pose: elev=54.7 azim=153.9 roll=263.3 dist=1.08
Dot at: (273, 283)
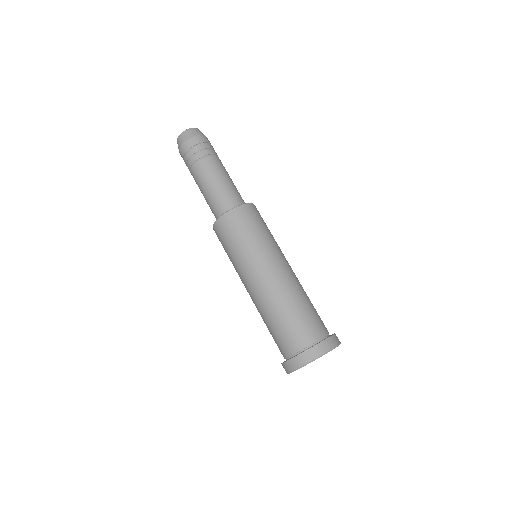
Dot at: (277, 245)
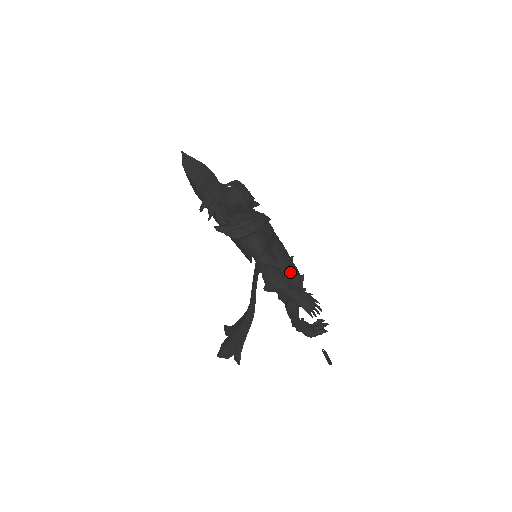
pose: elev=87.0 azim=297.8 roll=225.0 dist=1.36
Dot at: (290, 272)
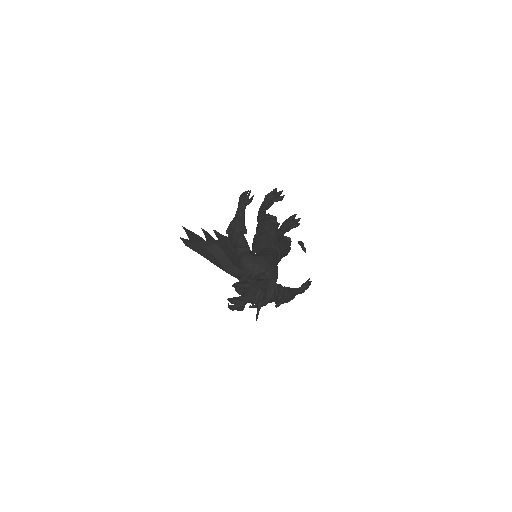
Dot at: (284, 256)
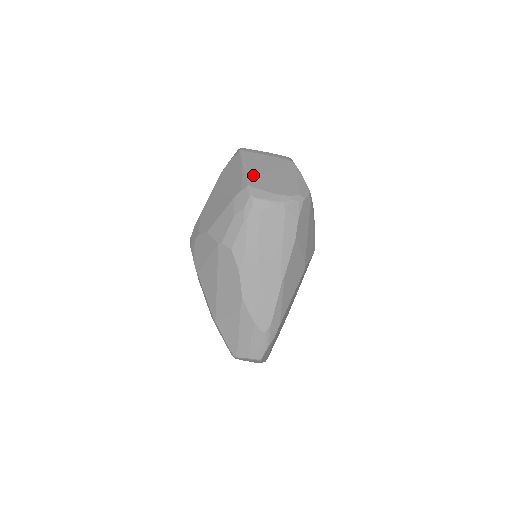
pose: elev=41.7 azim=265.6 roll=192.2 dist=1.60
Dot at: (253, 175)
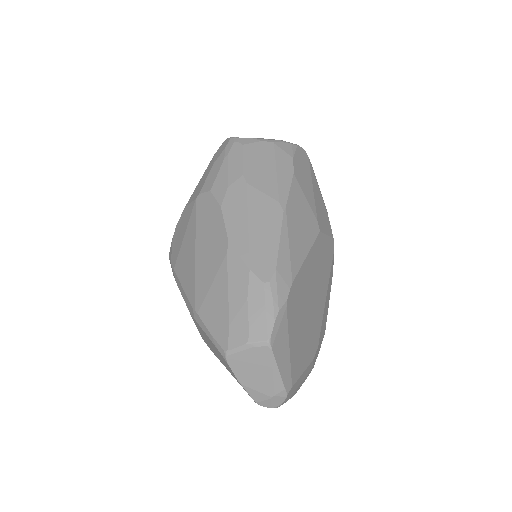
Dot at: occluded
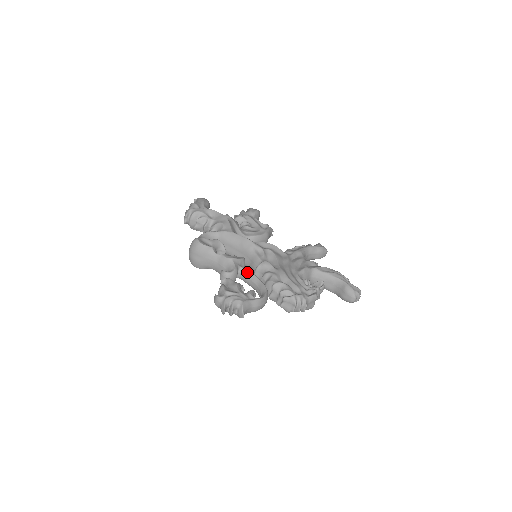
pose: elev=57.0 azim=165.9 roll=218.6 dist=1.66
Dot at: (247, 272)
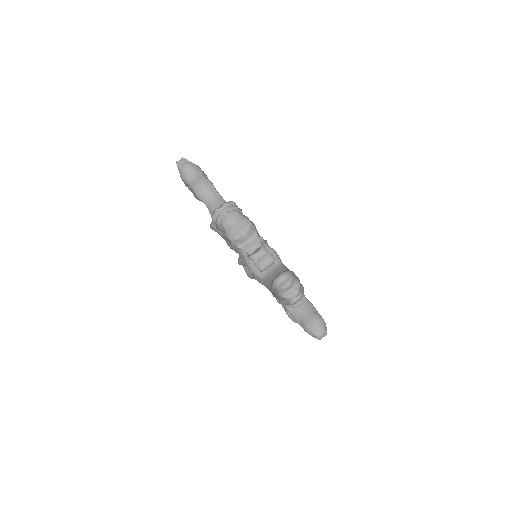
Dot at: occluded
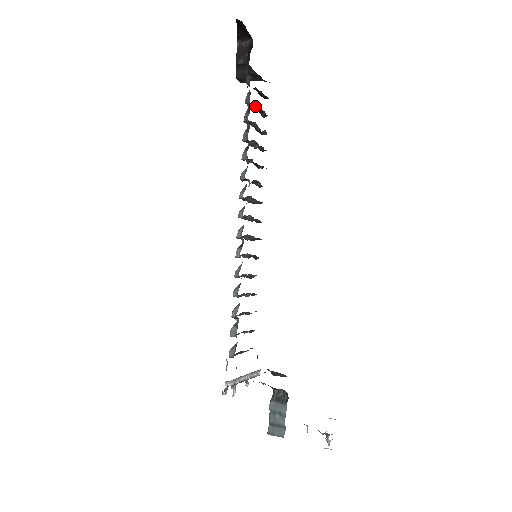
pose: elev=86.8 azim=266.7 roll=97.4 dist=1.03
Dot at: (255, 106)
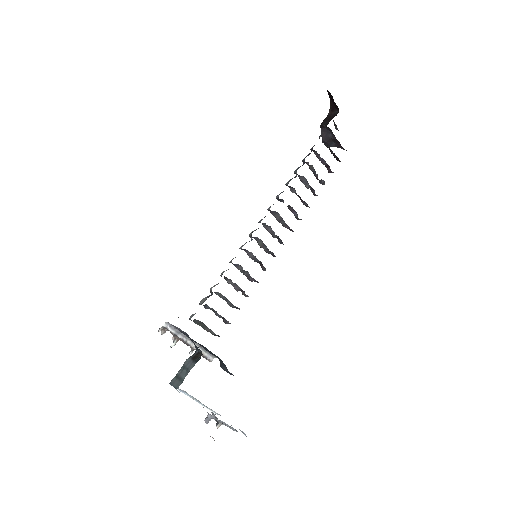
Dot at: occluded
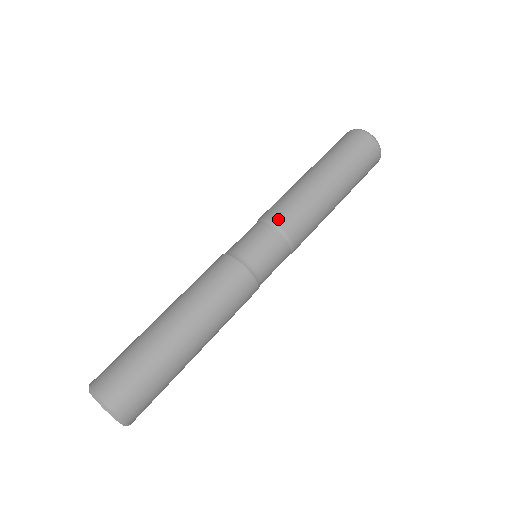
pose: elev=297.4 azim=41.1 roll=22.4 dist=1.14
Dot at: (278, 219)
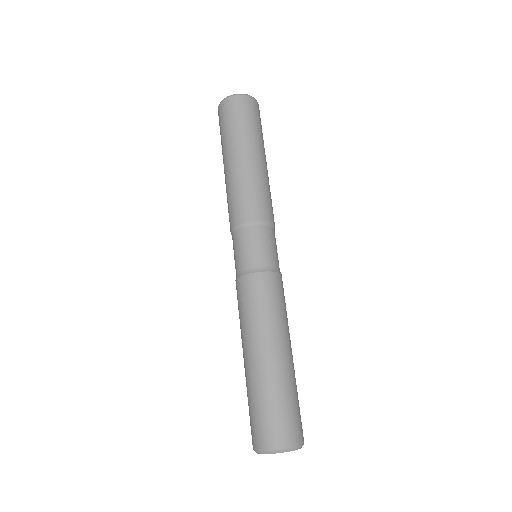
Dot at: (267, 217)
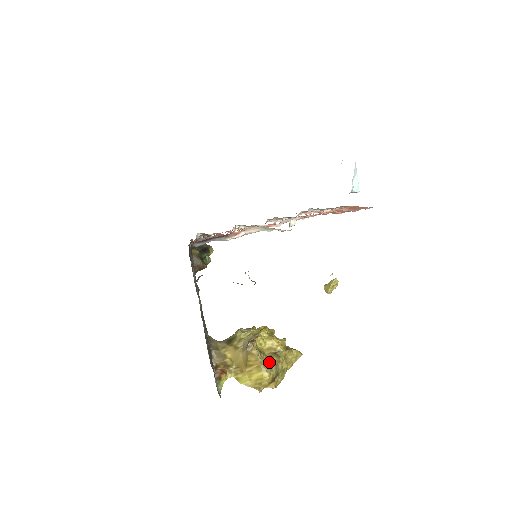
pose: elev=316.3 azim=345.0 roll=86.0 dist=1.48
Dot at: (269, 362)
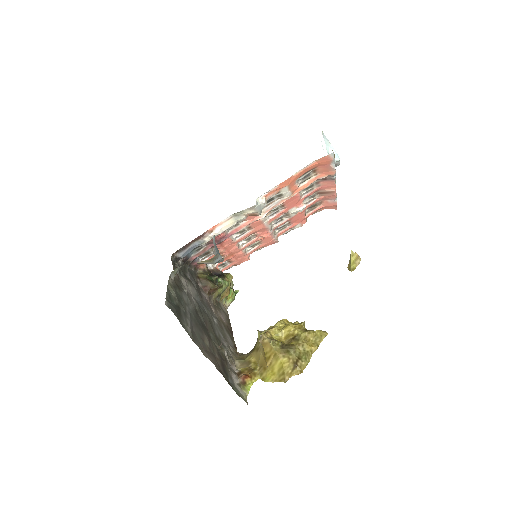
Dot at: (286, 347)
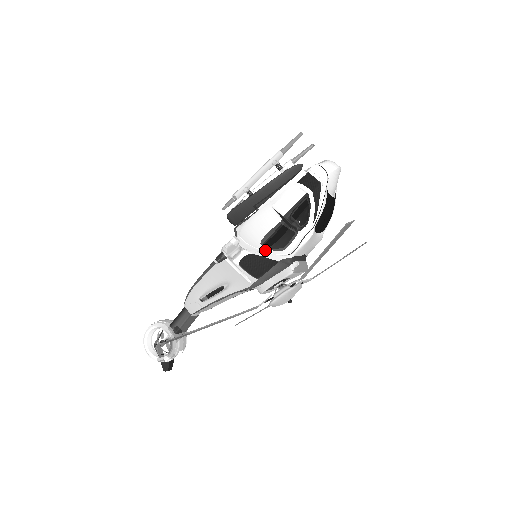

....................

** Instructions for the task **
Rewrite the lines of every item above, swapping each "dist" for "range" and keeping everything else the same. Leave out the pictures.

** Output of the task **
pose: elev=54.7 azim=153.9 roll=263.3 range=1.08
Dot at: (273, 283)
Dot at: (277, 245)
pose: elev=87.0 azim=297.8 roll=225.0 range=1.36
Dot at: (290, 272)
Dot at: (284, 256)
pose: elev=41.7 azim=265.6 roll=192.2 range=1.60
Dot at: (253, 175)
Dot at: occluded
pose: elev=57.0 azim=165.9 roll=218.6 range=1.66
Dot at: (247, 272)
Dot at: occluded
pose: elev=86.8 azim=266.7 roll=97.4 range=1.03
Dot at: (255, 106)
Dot at: occluded
pose: elev=297.4 azim=41.1 roll=22.4 range=1.14
Dot at: (278, 219)
Dot at: (267, 217)
pose: elev=316.3 azim=345.0 roll=86.0 range=1.48
Dot at: (269, 362)
Dot at: (286, 347)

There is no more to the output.